The plan includes measures to reduce diet-related health inequalities, and ensures that the food environment in Scotland supports healthier choices. Restrictions will be placed on the marketing and promotion of goods that are high in fat, sugar or salt, and have little or no essential nutrients.
Children will be encouraged to maintain a well-balanced, nutritional diet, and training will be provided for frontline staff in services working with families, parents and children. The Scottish government said: “Nearly one in three children in Scotland are at risk of being overweight or obese.”

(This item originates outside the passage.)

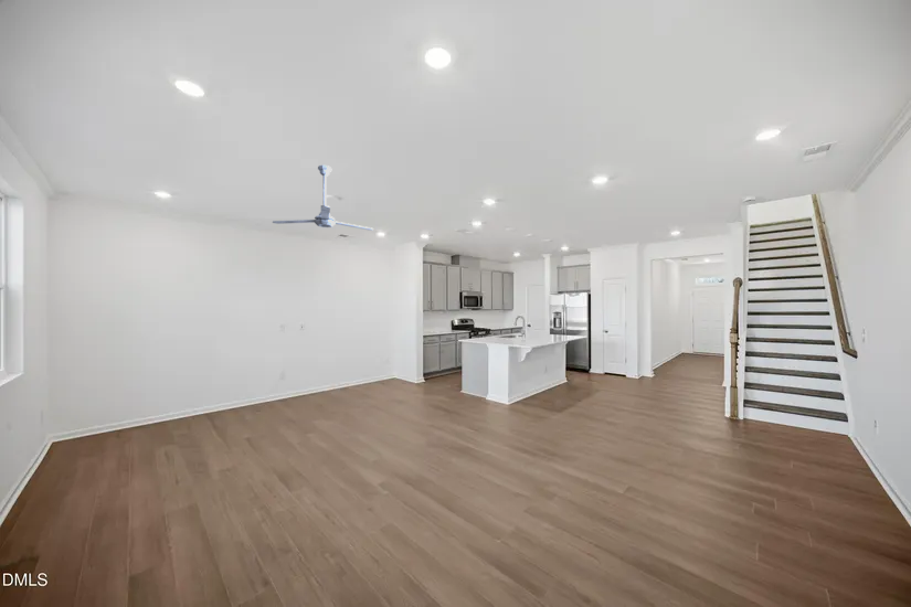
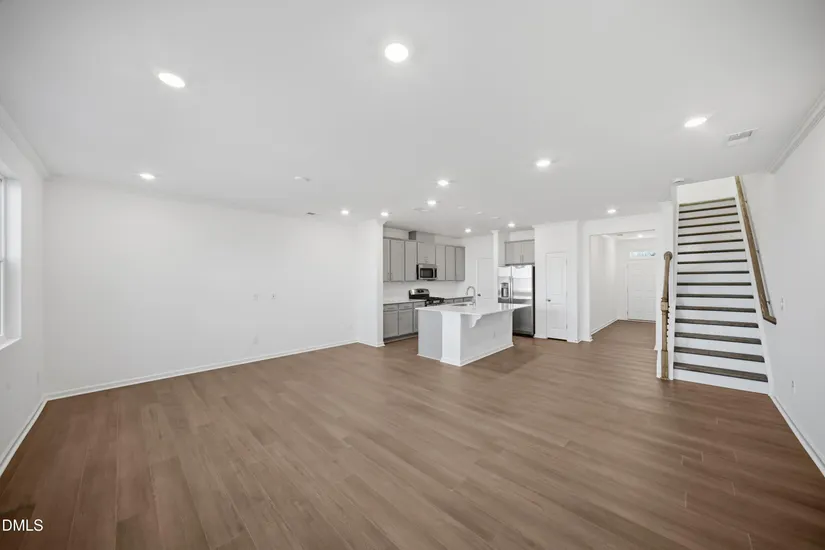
- ceiling fan [272,164,374,231]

Scotland’s public health minister Joe Fitzpatrick said: “We’ve pledged to halve childhood obesity by 2030 and that ambition is at the heart of our delivery plan. I am proud to publish it at the start of National Childhood Obesity Week.”
Scottish people will also gain wider access to effective weight management services, with particular focus on those with type-2 diabetes. The Scottish government said: “[We] will invest £42 million over five years to establish supported weight management interventions as a core part of treatment services for people with, or at risk of, type-2 diabetes. This will be supported by a type-2 diabetes prevention, early detection and early intervention framework, to be published in summer 2018.”
The government also pledges to support overweight or obese people from deprived communities, and will continue to fund health boards to do so.
Fitzpatrick continued: “I want everyone, across all sectors including government, citizens, the public and third sectors and businesses to play their part in achieving our bold vision to significantly reduce health inequalities.”